WHAT IS REQUIRED - Reproduce verbatim the passage of the Megatron GRPO text from "If you are new" to "Expert Parallelism (EP)".

Megatron GRPO

If you are new to GRPO, please refer to the GRPO documentation first.

Megatron GRPO currently supports the following features:

Training Modes: Full parameter training and LoRA fine-tuning
Parallelism Strategies: Context Parallelism (CP), Pipeline Parallelism (PP), Tensor Parallelism (TP), and Expert Parallelism (EP)
Inference Acceleration: vLLM colocate mode and server mode
Model Support: Compatible with LLMs and MLLMs (multimodal large models) in Megatron Swift
Algorithm Support: Covers most features of Swift GRPO

Similar to ms-swift GRPO, all batch size-related parameters in Megatron GRPO are at the completion-level, meaning they represent the number of completions generated by the model, not the number of prompts.

Parameter Comparison

The following table compares the batch-related parameters between ms-swift and Megatron-SWIFT:

ms-swift Parameter	Megatron-SWIFT Parameter	Description
`per_device_train_batch_size`	`micro_batch_size`	Training batch size per DP group (completion-level)

Collected data entries
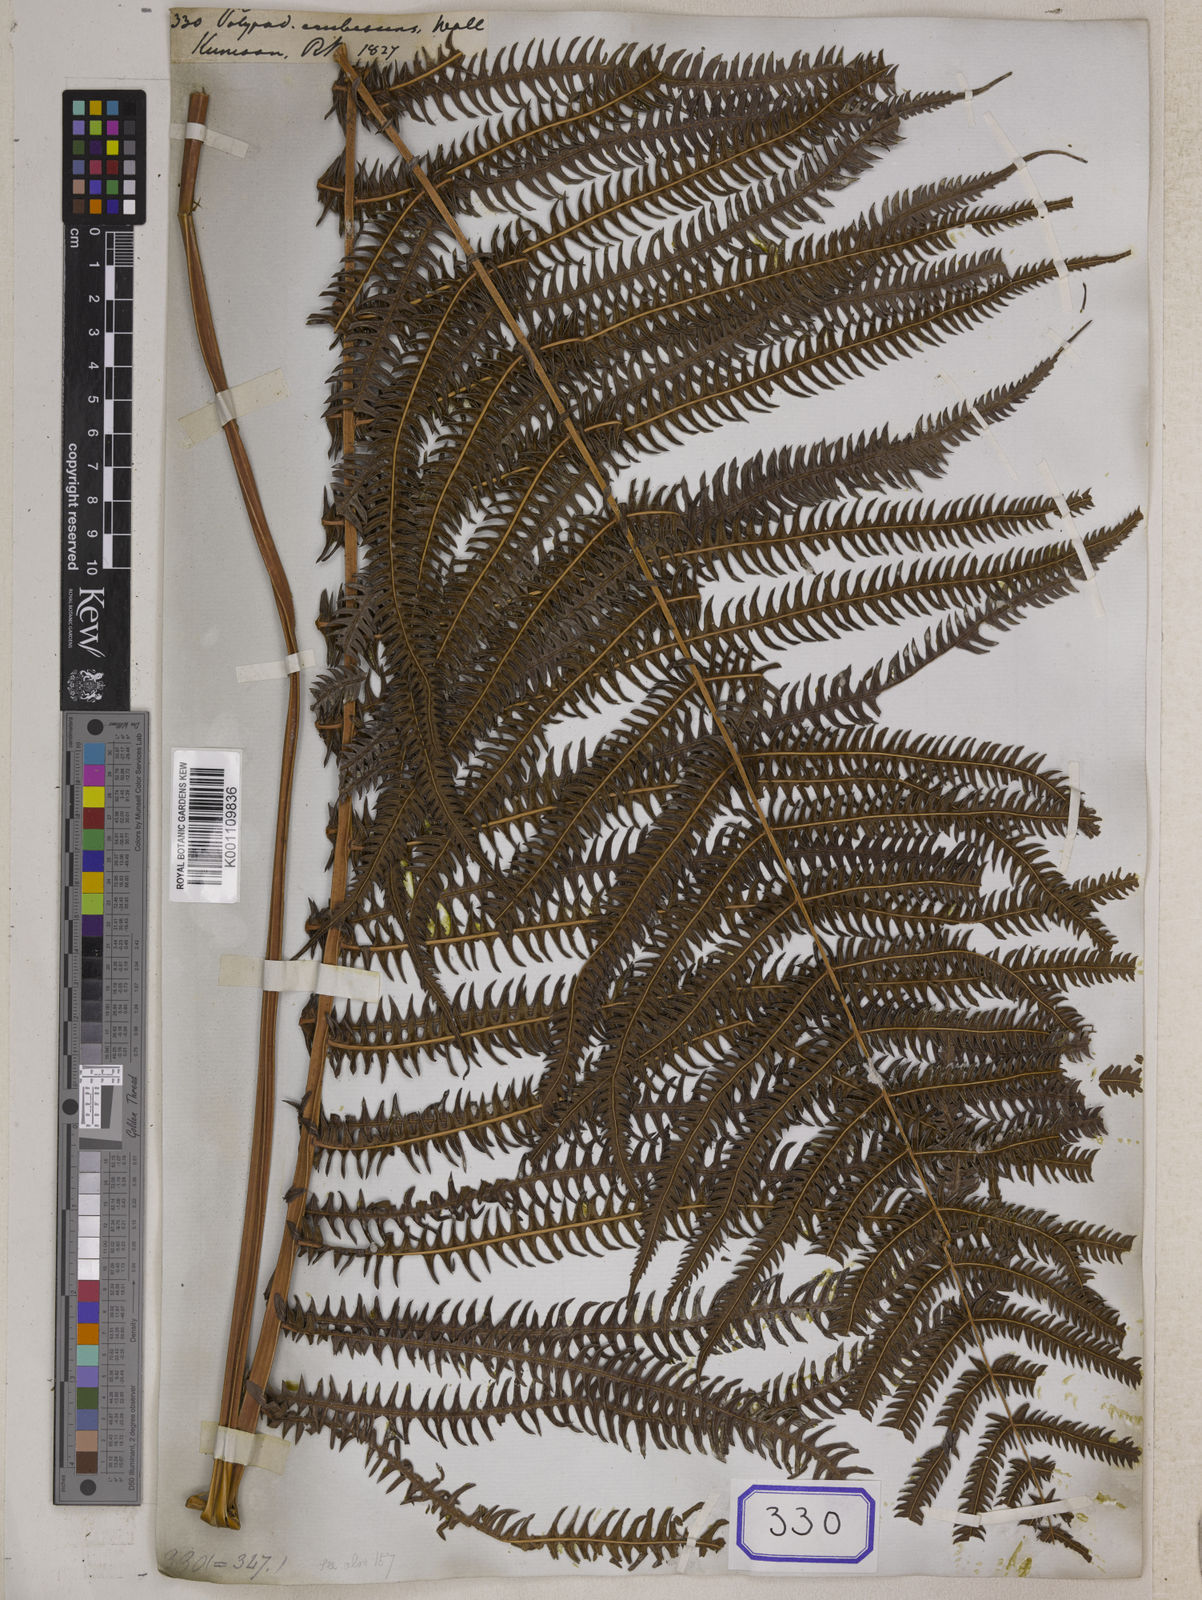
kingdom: Plantae
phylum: Tracheophyta
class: Polypodiopsida
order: Polypodiales
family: Polypodiaceae
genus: Polypodium
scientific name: Polypodium
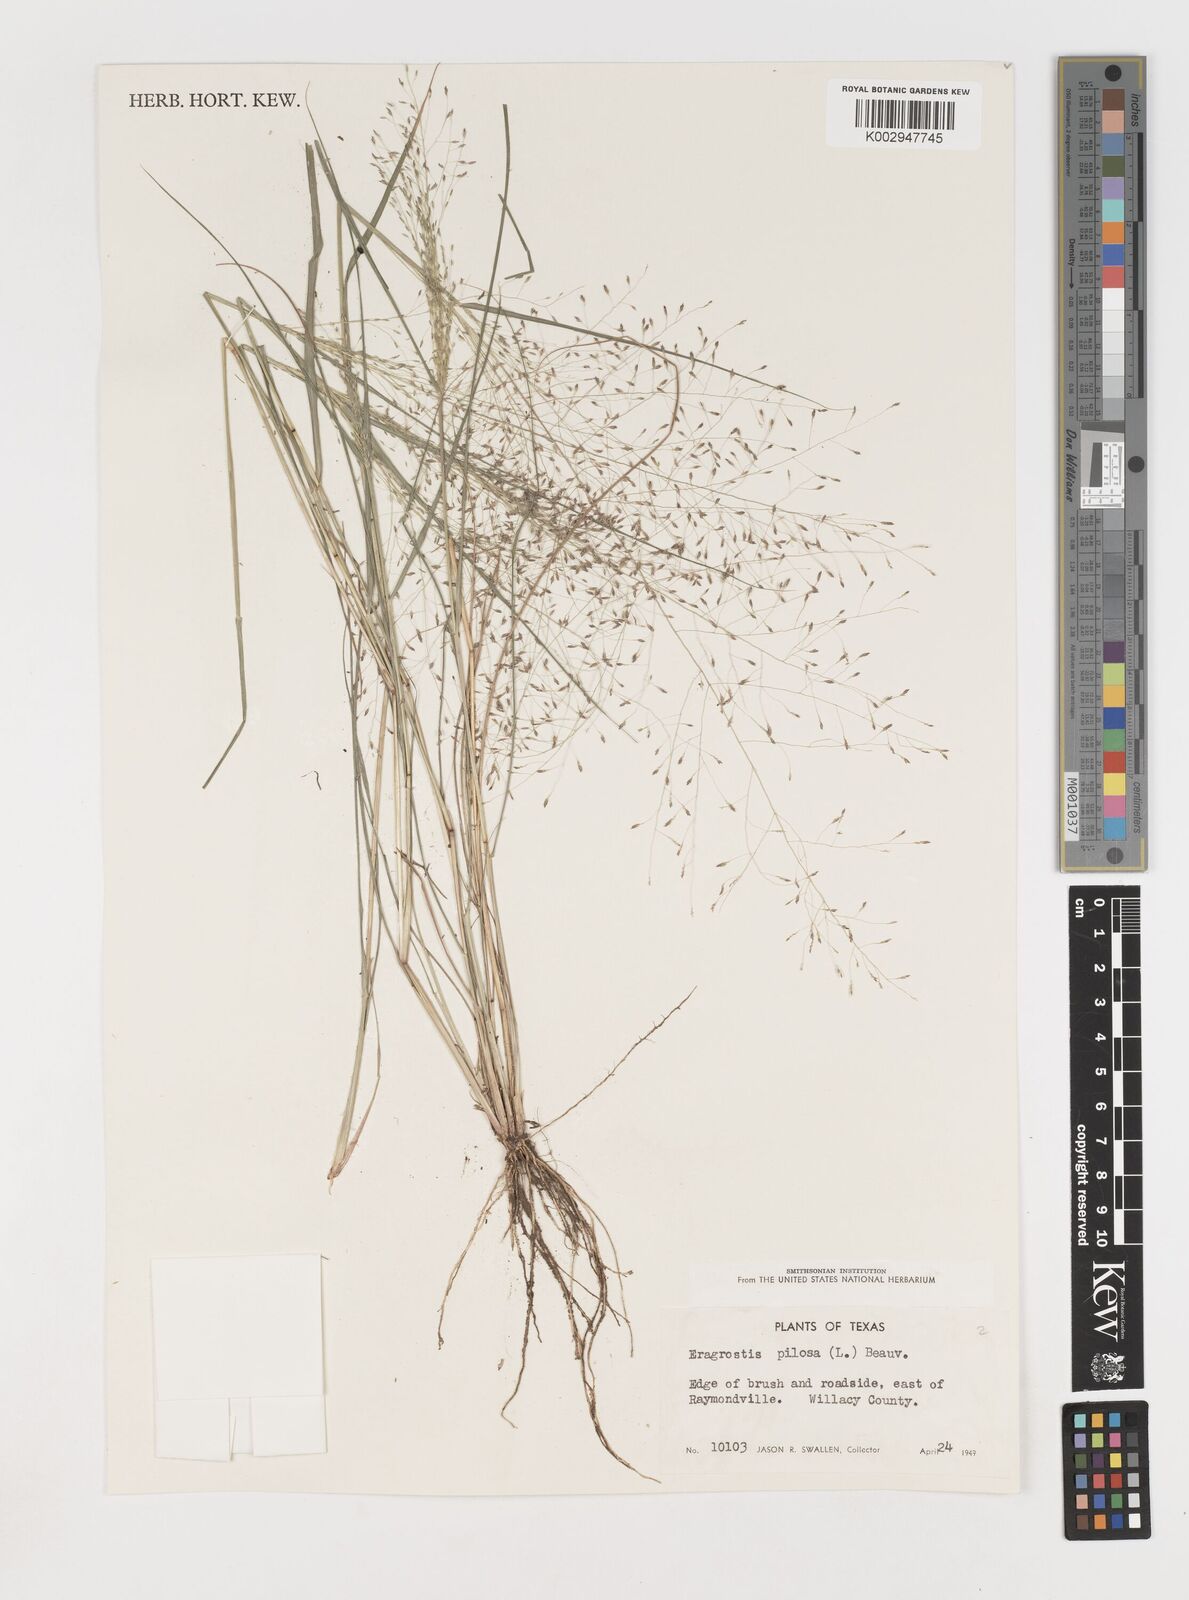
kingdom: Plantae
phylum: Tracheophyta
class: Liliopsida
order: Poales
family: Poaceae
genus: Eragrostis
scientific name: Eragrostis pilosa
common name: Indian lovegrass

OUTPUT BELOW -
If you are new to GRPO, please refer to the GRPO documentation first.

Megatron GRPO currently supports the following features:

Training Modes: Full parameter training and LoRA fine-tuning
Parallelism Strategies: Context Parallelism (CP), Pipeline Parallelism (PP), Tensor Parallelism (TP), and Expert Parallelism (EP)